A planned Berlin exhibition of Western Modern Art from the collection of the Tehran museum has been cancelled. The paintings were collected by the wife of Iran’s late shah and featured masterpieces by Monet, Jackson Pollock, Mark Rothko Pablo Picasso, Joan Miro, Francis Bacon, Roy Lichtenstein and Andy Warhol. It is thought to be one of the largest and most valuable collections of Western contemporary art in the world. The works of art have spent decades hidden away in storage, in the Iranian capital Tehran.
Trouble brewed when fears that the Islamic republic would have problems with legal claims if the pictures travel abroad.

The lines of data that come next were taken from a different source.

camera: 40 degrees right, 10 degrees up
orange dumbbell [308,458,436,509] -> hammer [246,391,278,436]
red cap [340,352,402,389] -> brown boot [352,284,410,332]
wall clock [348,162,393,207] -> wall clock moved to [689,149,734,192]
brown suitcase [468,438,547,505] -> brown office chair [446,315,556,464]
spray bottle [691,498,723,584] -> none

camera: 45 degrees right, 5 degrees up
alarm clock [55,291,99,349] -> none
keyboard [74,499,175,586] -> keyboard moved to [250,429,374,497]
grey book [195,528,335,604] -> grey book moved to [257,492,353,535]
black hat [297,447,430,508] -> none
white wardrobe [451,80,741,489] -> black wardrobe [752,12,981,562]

The Prussian Cultural Heritage Foundation (SPK), which looks after Berlin’s main museums, said Iran’s refusal to issue the necessary paperwork forced it to cancel the exhibition that had been agreed with the Tehran Museum of Contemporary Art. Foundation president Hermann Parzinger said the decision had been taken “with great regret” because “Iran has still not granted an export license for the artworks”.

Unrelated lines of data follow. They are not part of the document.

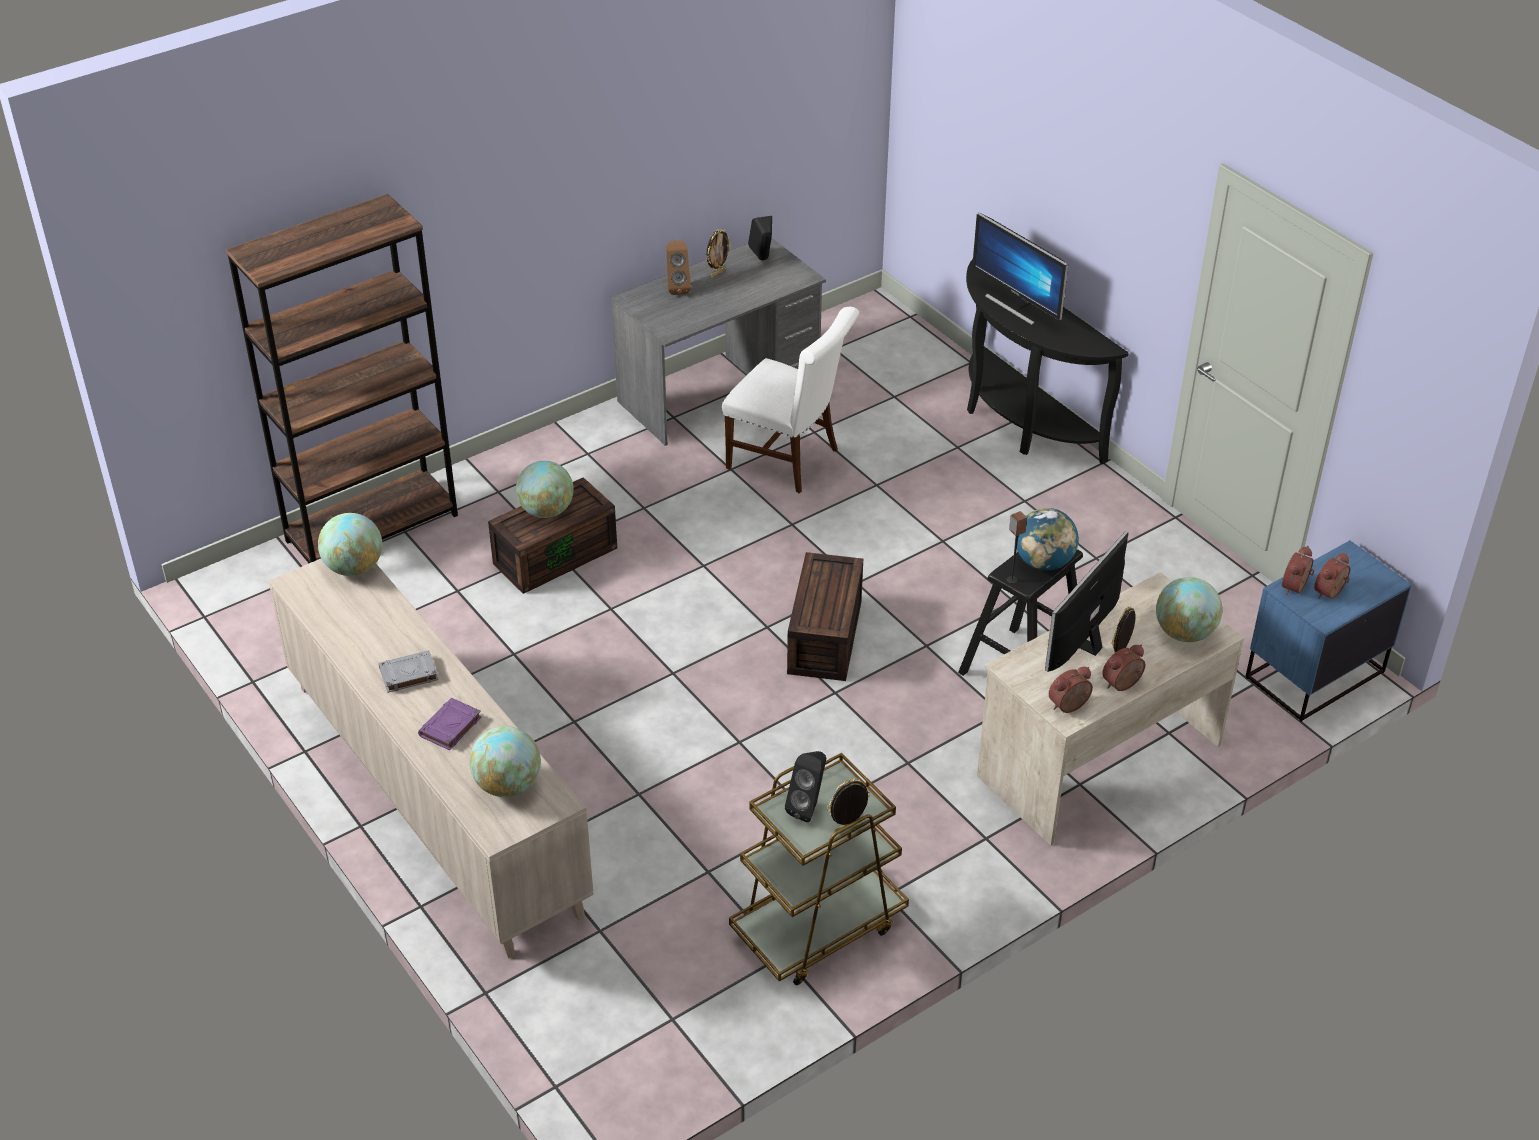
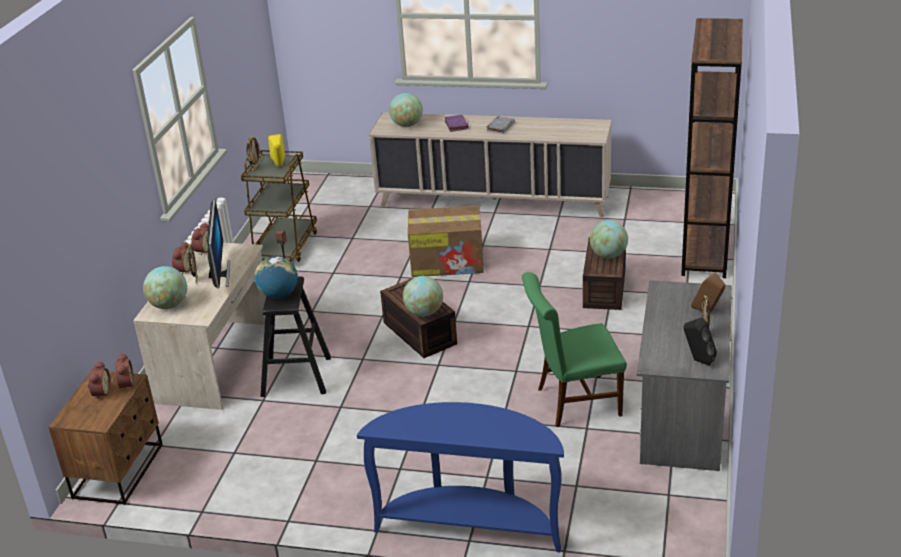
camera: 140 degrees right, 10 degrees down
globe [318,513,382,576] -> globe moved to [403,276,443,316]
white chair [722,307,859,493] -> green chair [522,272,627,427]
black speaker [785,751,826,822] -> yellow speaker [268,134,285,167]
black console table [966,259,1129,464] -> blue console table [357,402,564,553]
monitor [972,212,1068,325] -> none
blue nightstand [1245,540,1412,722] -> brown nightstand [48,372,163,505]
none -> cardboard box [408,205,484,277]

The exhibition, originally planned to have opened with some 60 loaned artworks in Berlin in early December 2017, could not be delayed any longer, he said in a statement. “However, the SPK remains committed to cultural exchange, including with Iran, and will continue to promote this dialogue with the appropriate measures,” he said. Since the 1979 Islamic revolution that overthrew shah Mohammad Reza Pahlavi, the works assembled under the patronage of his wife Farah Pahlavi have not been shown together outside Iran, according to the SPK.
The paintings were originally intended to go on view at the Maxxi Museum designed by Zaha Hadid in Rome but Berlin outbid the museum. The Vice President of the Stiftung Preußischer Kulturbesitz (SPK, Prussian Cultural Heritage Foundation), Günther Schauerte, and the Director of the Tehran Museum of Contemporary Art, Majid Mollanoroozi, then signed a Memorandum of Understanding.
The Tehran Museum of Contemporary Art (TMoCA) has one of the largest collections of Western contemporary art outside Europe and the United States. Purchased under the patronage of the last Iranian Empress, Shahbanu Farah Pahlavi, and destined for the TMoCA, which opened in 1977, only a portion of these works has been exhibited since the Islamic revolution and the overthrow of the Shah. Now a selection of the Western works is due to be displayed in Berlin for three months, together with an equal number of works by Iranian artists, also from the TMoCA collection. Modern art comes from Tehran to Berlin Steinmeier: At this time, especially, we need the diplomacy of culture – Parzinger: A symbolic bridge in a time rife with conflict.
It has been rumoured for a number of years that the Iran Government would like to sell the collection which is valued at a billion dollars. It is not considered of cultural value to the present regime and this would be the perfect opportunity to showcase the collection before selling it to the highest bidder. The collection has already sold De Kooning’s Woman III a painting which realised $162.4m. Woman III, as its title suggests, is the third of six paintings with a woman theme created by abstract expressionist Willem de Kooning from 1951 to 1953. It measures 68 x 48 1⁄2 inches and is reportedly the only painting in the series that is owned by a private individual. The Woman III was part of the Tehran Museum of Contemporary Art collection from the late 70s to 1994. However, from 1979 onwards, the painting was hidden from the public due to strict rules on images of women set by the Iranian government after the 1979 revolution.